Part of a data file
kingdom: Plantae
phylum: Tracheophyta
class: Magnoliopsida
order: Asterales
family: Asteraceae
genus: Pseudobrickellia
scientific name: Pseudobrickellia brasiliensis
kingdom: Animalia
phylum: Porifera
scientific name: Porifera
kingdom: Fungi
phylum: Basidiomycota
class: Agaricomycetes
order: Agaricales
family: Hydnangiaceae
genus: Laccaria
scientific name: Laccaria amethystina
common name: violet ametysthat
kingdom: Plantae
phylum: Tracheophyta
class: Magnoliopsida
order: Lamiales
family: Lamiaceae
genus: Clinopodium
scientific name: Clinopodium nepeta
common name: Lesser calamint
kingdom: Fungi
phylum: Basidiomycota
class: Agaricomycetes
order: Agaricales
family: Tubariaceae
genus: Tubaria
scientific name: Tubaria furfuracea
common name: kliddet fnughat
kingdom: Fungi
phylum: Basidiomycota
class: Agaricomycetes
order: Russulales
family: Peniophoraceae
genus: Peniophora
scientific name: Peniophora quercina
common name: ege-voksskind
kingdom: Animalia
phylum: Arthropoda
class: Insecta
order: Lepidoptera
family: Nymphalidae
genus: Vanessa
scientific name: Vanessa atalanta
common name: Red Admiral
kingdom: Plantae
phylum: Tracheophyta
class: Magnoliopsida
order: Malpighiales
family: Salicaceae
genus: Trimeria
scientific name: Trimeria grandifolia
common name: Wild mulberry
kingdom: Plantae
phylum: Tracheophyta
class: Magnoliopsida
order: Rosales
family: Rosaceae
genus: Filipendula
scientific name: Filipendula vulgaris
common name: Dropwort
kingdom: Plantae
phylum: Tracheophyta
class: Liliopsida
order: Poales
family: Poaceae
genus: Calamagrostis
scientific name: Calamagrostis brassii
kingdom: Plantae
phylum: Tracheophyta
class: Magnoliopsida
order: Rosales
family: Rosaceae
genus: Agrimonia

**GIVEN INSTRUCTION:**
Take the part of the listing that opens with the line containing "common name: kliddet fnughat" and continues to the end of the listing. Swap every "common name" in it for "vernacular name", keep everything else unchanged, and return only that part.

**REPLY TO THE TASK:**
vernacular name: kliddet fnughat
kingdom: Fungi
phylum: Basidiomycota
class: Agaricomycetes
order: Russulales
family: Peniophoraceae
genus: Peniophora
scientific name: Peniophora quercina
vernacular name: ege-voksskind
kingdom: Animalia
phylum: Arthropoda
class: Insecta
order: Lepidoptera
family: Nymphalidae
genus: Vanessa
scientific name: Vanessa atalanta
vernacular name: Red Admiral
kingdom: Plantae
phylum: Tracheophyta
class: Magnoliopsida
order: Malpighiales
family: Salicaceae
genus: Trimeria
scientific name: Trimeria grandifolia
vernacular name: Wild mulberry
kingdom: Plantae
phylum: Tracheophyta
class: Magnoliopsida
order: Rosales
family: Rosaceae
genus: Filipendula
scientific name: Filipendula vulgaris
vernacular name: Dropwort
kingdom: Plantae
phylum: Tracheophyta
class: Liliopsida
order: Poales
family: Poaceae
genus: Calamagrostis
scientific name: Calamagrostis brassii
kingdom: Plantae
phylum: Tracheophyta
class: Magnoliopsida
order: Rosales
family: Rosaceae
genus: Agrimonia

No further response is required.